= REQUIRED WORK =
Continue the account below of a hike at Great Plains State Park in the Wichita Mountains, starting after its final sentence.

= TEXT SHOWN =
▶

The Bewitching Wichitas (click image for slideshow)

Over Thanksgiving I’d hoped to hike the Granite Hills trails at Great Plains State Park in the Wichita Mountains of southwest Oklahoma, but was stymied by weather. The beautiful Wichitas are too far a drive for a day hike out of Bartlesville, but Winter Break offered another opportunity.

So the day after Christmas, which I’d spent as usual with my folks in Oklahoma City, I ignored the gray overcast skies and drizzle which extended from the city down the H.E. Bailey turnpike to Lawton and points west. The forecast said the clouds would part a bit in the afternoon with highs in the 40s and that was good enough for me.

As I pulled into Lawton around 11 a.m. I was wondering if I’d get to hike at all, since a steady drizzle continued unabated. I took shelter at Central Mall and grabbed lunch, then headed west past the Wichita Mountains Wildlife Refuge, where I’d be hiking and exploring the following day, toward Tom Steed Reservoir near Snyder.

As I passed the Quanah Parker monument on the Cache highway, I was thrilled to see the clouds part on cue and the sun break through for a bit, although it was mostly shielded as I drove into the state park toward the granite hills. At the Granite Hills trailhead several vees of birds passed overhead. The trailhead sign had a better trail map than the one they’ve posted online. Why these things happen remains a mystery.

The namesake mounds of granite were heaped ahead of me and I tried to follow the yellow trail but got confused by some junctions and wound up looping back on myself. When I tried to backtrack and correct it, I was stymied so I just bushwhacked my way along a watercourse until I caught a glimpse of the reservoir and could shoot a panorama.

I eventually found the white trail and followed it down to the lakeside camping areas. The white trail led back uphill to cedars which celebrated Christmas in reddish orange and green. I reached a tiny grove of saplings, unusual in this setting, and then shot a white bouquet of dead flowers amidst the ubiquitous prickly pear cacti.

I finally reached the far trailhead at the old low Lake Snyder dam, directly south of the big Tom Steed Reservoir Dam upstream on Glen Creek. The rock walls of the Lake Snyder spillway contrasted to the big concrete arch of the bigger dam. While atop the bluff above Lake Snyder, I startled a big heron, only capturing a blurry image of it winging past below me.

◀

= SUPPLIED RECORDS =
▶

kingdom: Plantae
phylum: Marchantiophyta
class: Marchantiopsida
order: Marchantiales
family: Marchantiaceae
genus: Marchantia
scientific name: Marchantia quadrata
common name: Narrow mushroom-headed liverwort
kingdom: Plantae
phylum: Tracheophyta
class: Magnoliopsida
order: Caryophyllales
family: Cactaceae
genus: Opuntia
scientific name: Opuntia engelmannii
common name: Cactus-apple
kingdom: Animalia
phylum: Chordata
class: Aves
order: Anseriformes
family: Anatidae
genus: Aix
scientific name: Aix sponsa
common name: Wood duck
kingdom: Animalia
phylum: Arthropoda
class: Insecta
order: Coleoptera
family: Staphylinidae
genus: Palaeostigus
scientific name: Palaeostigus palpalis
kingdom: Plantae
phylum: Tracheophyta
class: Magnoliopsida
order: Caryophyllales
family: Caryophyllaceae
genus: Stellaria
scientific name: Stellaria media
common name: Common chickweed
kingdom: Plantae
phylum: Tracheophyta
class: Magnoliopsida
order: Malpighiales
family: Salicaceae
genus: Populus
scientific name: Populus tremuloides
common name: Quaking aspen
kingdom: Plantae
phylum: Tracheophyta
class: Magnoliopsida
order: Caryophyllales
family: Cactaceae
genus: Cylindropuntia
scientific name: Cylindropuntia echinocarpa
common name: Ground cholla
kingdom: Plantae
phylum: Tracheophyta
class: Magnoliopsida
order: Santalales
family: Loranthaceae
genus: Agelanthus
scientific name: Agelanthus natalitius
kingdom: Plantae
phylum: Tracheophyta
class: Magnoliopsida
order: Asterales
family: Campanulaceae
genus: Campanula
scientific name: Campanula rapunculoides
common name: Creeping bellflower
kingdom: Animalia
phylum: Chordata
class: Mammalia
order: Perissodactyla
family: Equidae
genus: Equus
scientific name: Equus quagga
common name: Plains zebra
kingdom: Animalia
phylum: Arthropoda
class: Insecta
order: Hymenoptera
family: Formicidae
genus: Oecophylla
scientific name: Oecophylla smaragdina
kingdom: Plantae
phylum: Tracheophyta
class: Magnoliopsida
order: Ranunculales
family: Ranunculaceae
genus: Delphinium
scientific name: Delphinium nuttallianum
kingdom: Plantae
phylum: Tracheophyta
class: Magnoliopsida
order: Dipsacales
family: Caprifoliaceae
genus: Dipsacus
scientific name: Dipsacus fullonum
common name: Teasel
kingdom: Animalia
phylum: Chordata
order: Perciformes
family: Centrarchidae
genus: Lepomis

◀

= OUTPUT FOR THIS EXERCISE =
Moving north up the road past the big dam, I could see up the narrow creek channel leading out into the larger body of the lake. I rejoined the trail system, always taking the right fork so I could take the higher yellow trail for the return. The boulder strewn trail led up to an overlook and the clouds obligingly parted for a sunny shot. I turned around to shoot a panorama of the granite hills.

I climbed to the summit, where a tree growing in a crack looked like it was splitting a huge boulder. I then shot a very long panorama linking the views. As the sun lit up the distant hills I descended to shoot one last granite mound and then followed the yellow trail until I reached the point I’d been at hours earlier. Here I turned off trail, bushwhacking over to a pond shown on my map.

The drought had drained it and as I negotiated the muddy shore I slid down, smearing mud across my hindquarters. Oh dear! I don’t mind scratches and cuts but I do detest muddy clothes. Chagrined, I used bottled water to wash my hands and cautiously made my way over to the park road and followed it to another small pond, where I bushwhacked across dry mudless granite until I stumbled across the yellow trail again.

I followed it through a grove of trees back to the trailhead. Laying a blanket across the car seat, I drove over to a park restroom where I changed my pants and rid myself of the muddy reminder of that pitiful pond. Then I headed back onto the highway as it wound north and west around the reservoir.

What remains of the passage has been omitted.